Previously, it had been used only the GDP, an indicator of macroeconomic development that represents the monetary value of goods and services produced in a year in a particular territory. It measures only a total economic value and, calculated per capita, becomes an average of a distribution of values.
The main limit of an average, like per capita GPD, can be easily understood considering the following instance: a city very rich redistributes its wealth in many poor ones, thus distorting the evaluation of living standards of each single city.
There was then an attempt, through the Human Development Index, to take account of different factors, in addition to per capita GDP, which could not be detained in a massive scale by a single individual, such as education level and life expectancy.
The HDI indicator is the arithmetic average of three indices: the index of life expectancy, the education level index and the GDP per capita index.
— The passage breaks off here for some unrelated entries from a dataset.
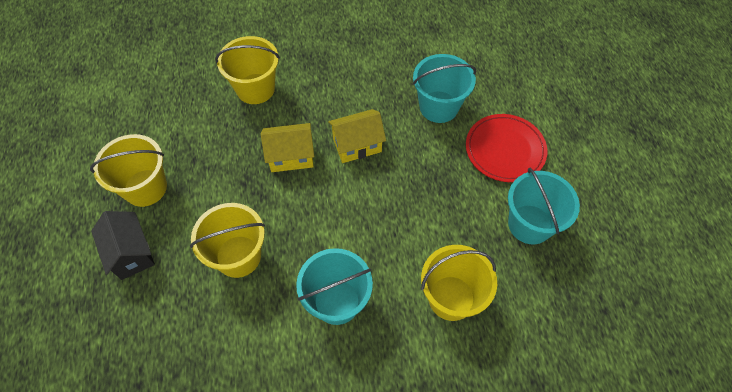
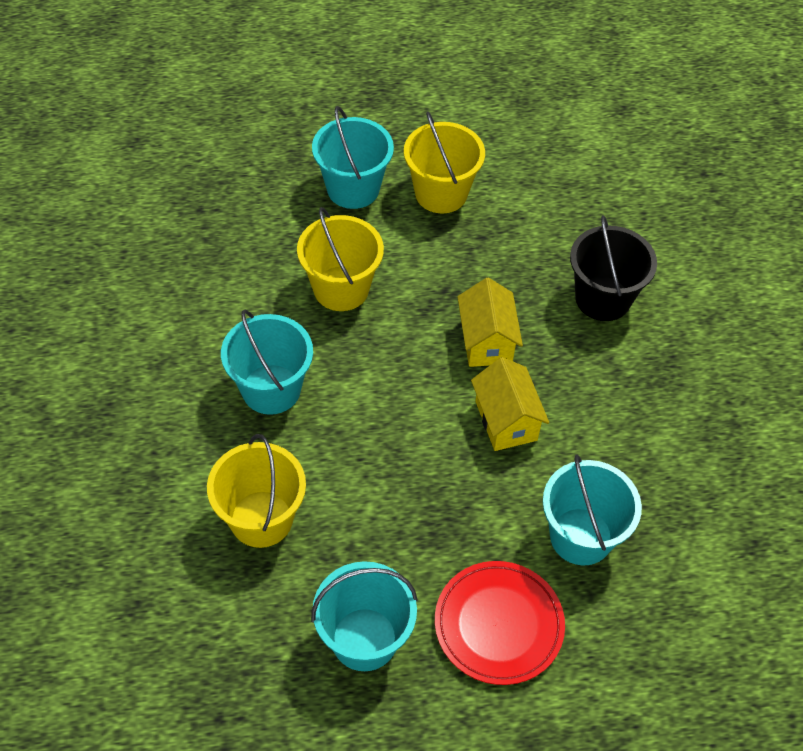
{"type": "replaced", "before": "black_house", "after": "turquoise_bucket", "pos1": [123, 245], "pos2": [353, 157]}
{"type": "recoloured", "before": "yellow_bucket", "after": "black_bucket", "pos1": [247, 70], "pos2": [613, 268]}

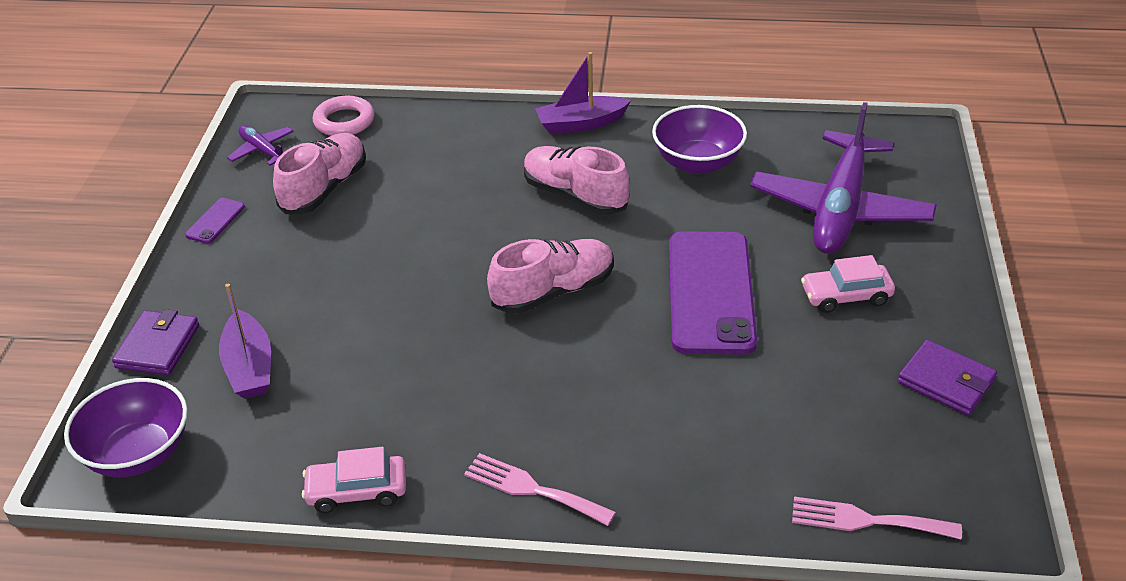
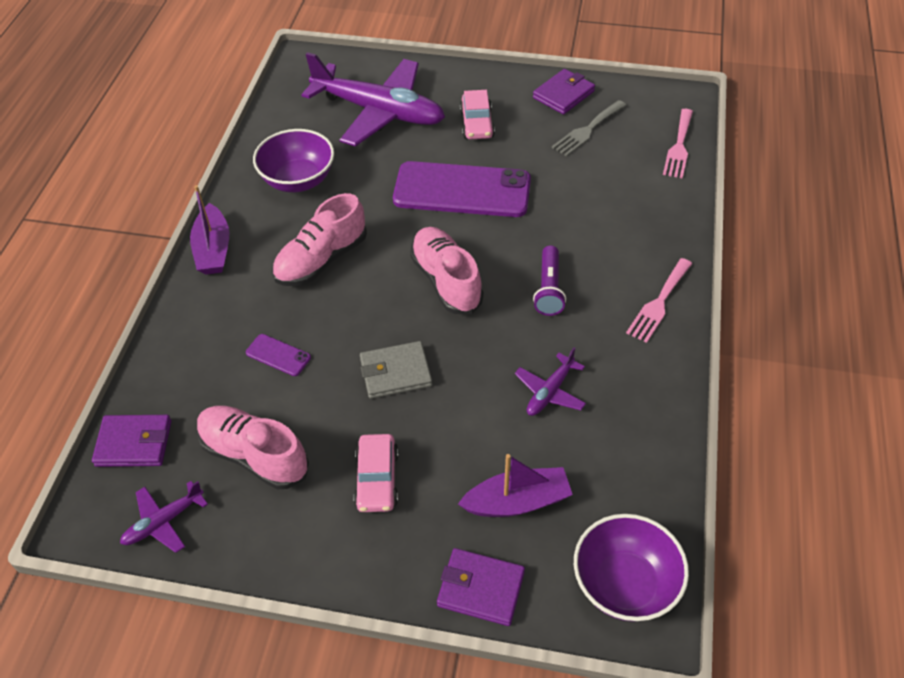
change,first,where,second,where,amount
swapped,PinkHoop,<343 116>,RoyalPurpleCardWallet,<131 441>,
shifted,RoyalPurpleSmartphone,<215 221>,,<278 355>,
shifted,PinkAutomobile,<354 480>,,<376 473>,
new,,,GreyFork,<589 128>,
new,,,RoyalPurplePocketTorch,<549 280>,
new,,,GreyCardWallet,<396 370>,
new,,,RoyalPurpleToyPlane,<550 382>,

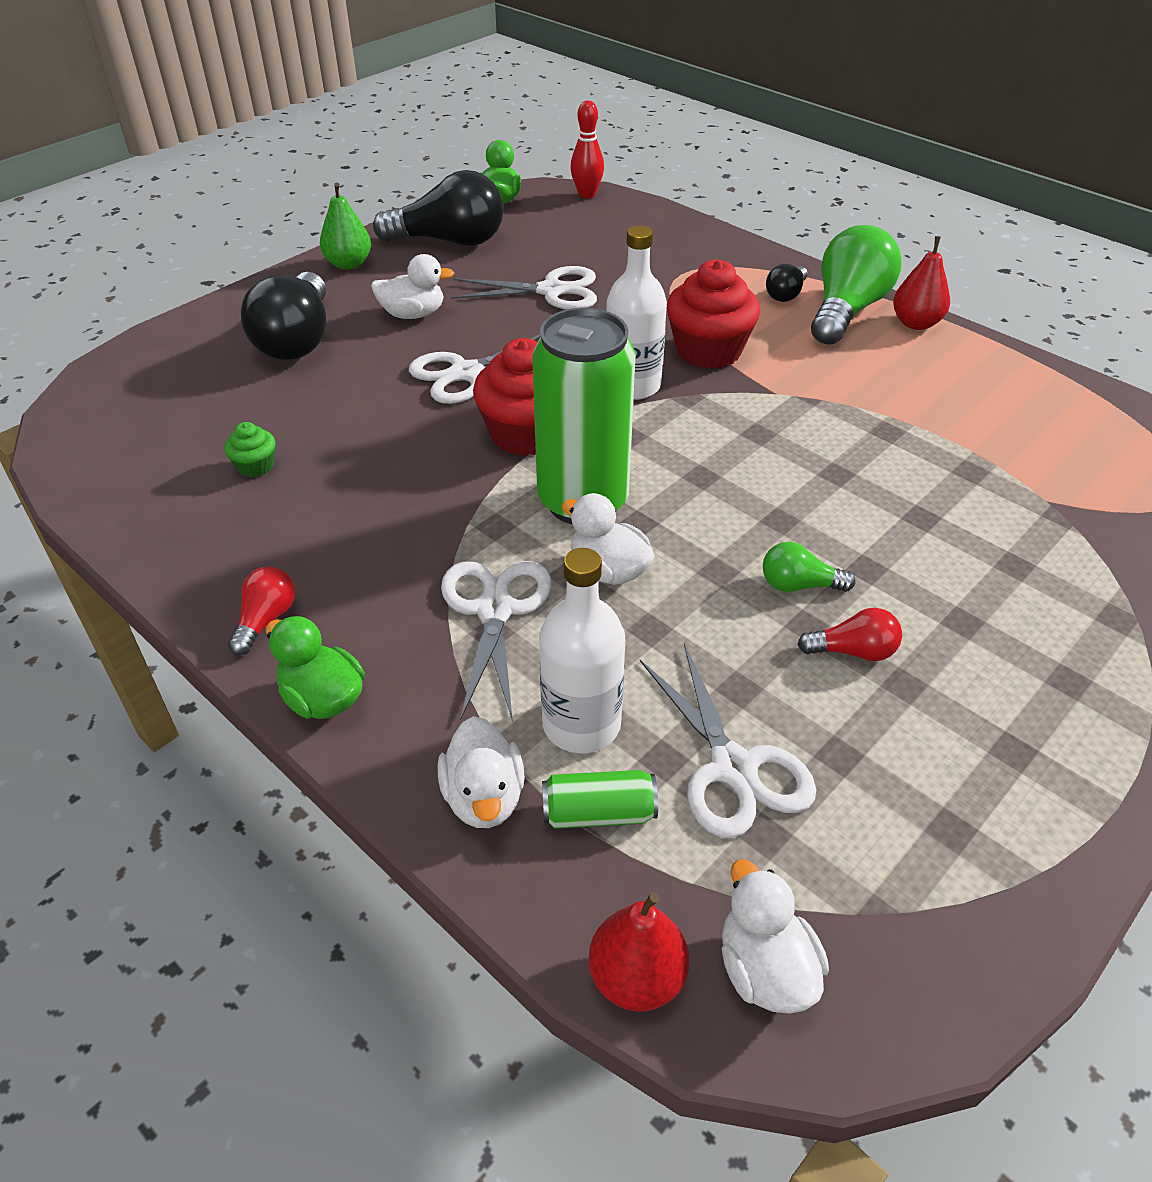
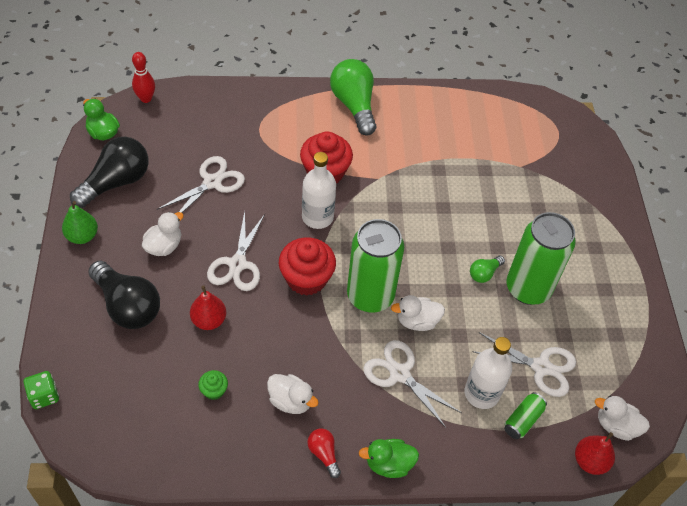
change,first,where,second,where,amount
shifted,ScarletPear,<921 283>,,<208 307>,
gone,EbonyBulb,<787 283>,,,
swapped,ScarletBulb,<849 634>,GreenSodaCan,<541 258>,
shifted,WhiteToyDuck,<481 772>,,<293 394>,
new,,,GreenDie,<41 390>,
The scale of the indicator is decreasing from 1 to 0 and is divided into countries with high human development (index between 1 and 0.800), countries with medium development (index between 0.799 and 0.500), countries with low development (index between 0.499 and 0).
The latest HDI was released on December 2008.
Below, the top 10 ranked countries:
1. Iceland 0.968
2. Norway 0.968
3. Canada 0.967
4. Australia 0.965
5. Ireland 0.960
6. Netherlands 0.958
7. Sweden 0.958
8. Japan 0.956
9. Luxembourg 0.956
10. Switzerland 0.955
Sweden is, as you can see, among the first ten countries in the world.
Just a confirm or, perhaps, a surprise?